11.08.2015   Alcoholic Fuels

Direct Ethanol Fuel Cells

Shelley D. Minteer

Department of Chemistry, Saint Louis University, Missouri

CONTENTS

Introduction………………………………………………………………………………………………….. 191

Direct Ethanol Fuel Cells……………………………………………………………………………….. 192

Ethanol Electrocatalysts……………………………………………………………………………….. 193

PtRu Catalysts………………………………………………………………………………….. 193

PtSn Catalysts………………………………………………………………………………….. 194

Conclusions…………………………………………………………………………………………………… 201

References…………………………………………………………………………………………………….. 201

Abstract This chapter details the background and performance of direct ethanol fuel cells (DEFCs). This chapter compares direct ethanol fuel cells to direct methanol fuel cells and other alcohol-based fuel cells.
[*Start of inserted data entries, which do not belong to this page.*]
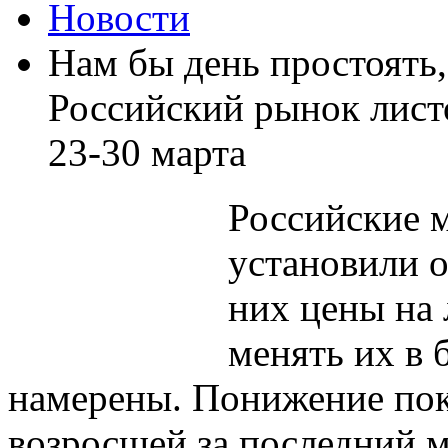
Новости
Нам бы день простоять,
Российский рынок листо
23-30 марта
Российские 
установили 
них цены на 
менять их в
намерены. Понижение пок
возросшей за последний м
It discusses recent devel­opments in bimetallic electrocatalysts, membrane electrode assembly (MEA) fabrication techniques, temperature effects, and the effects of fuel concentration on the performance of the direct ethanol fuel cell.

INTRODUCTION

Portable power requires simplistic systems that operate at or near room temper­ature. Most research in fuel cells for use as portable power have employed polymer electrolyte membrane fuel cells. Polymer electrolyte membrane (PEM) fuel cells can be characterized into two categories: reformed and direct systems. Reformed systems require the use of an external reformer to reform a fuel (methane, methanol, ethanol, gasoline, etc.) into hydrogen for use in the fuel cell. In direct systems the fuel is oxidized at the surface of the electrode without treatment. Over the last 40 years, there has been extensive research on direct methanol fuel cells (DMFC) for portable power applications at low to moderate temperatures [1-4]. However, there are a number of problems associated with the use of methanol as a fuel for portable power supplies. Methanol is highly
toxic and could lead to long-term environmental problems because methanol is so miscible in water [5]. These limitations have led researchers to investigate other fuels. Ethanol is an attractive alternative to methanol as a fuel for a fuel cell. Ethanol is a renewable fuel and can be produced from farm products and biomass. Ethanol and its intermediate oxidation products have been shown to be less toxic than other alcohols [6]. The problem with ethanol as a fuel (in com­parison to methanol) is that complete oxidation of ethanol requires the breaking of a C-C bond, which is difficult at traditional Pt-based catalysts. This typically leads to incomplete oxidation of ethanol, which decreases the efficiency of the fuel cells and could provide toxic by-products or electrode passivation. This chapter focuses on the basics of direct ethanol fuel cells and the effects of catalyst, temperature, and fuel concentration on fuel cell performance.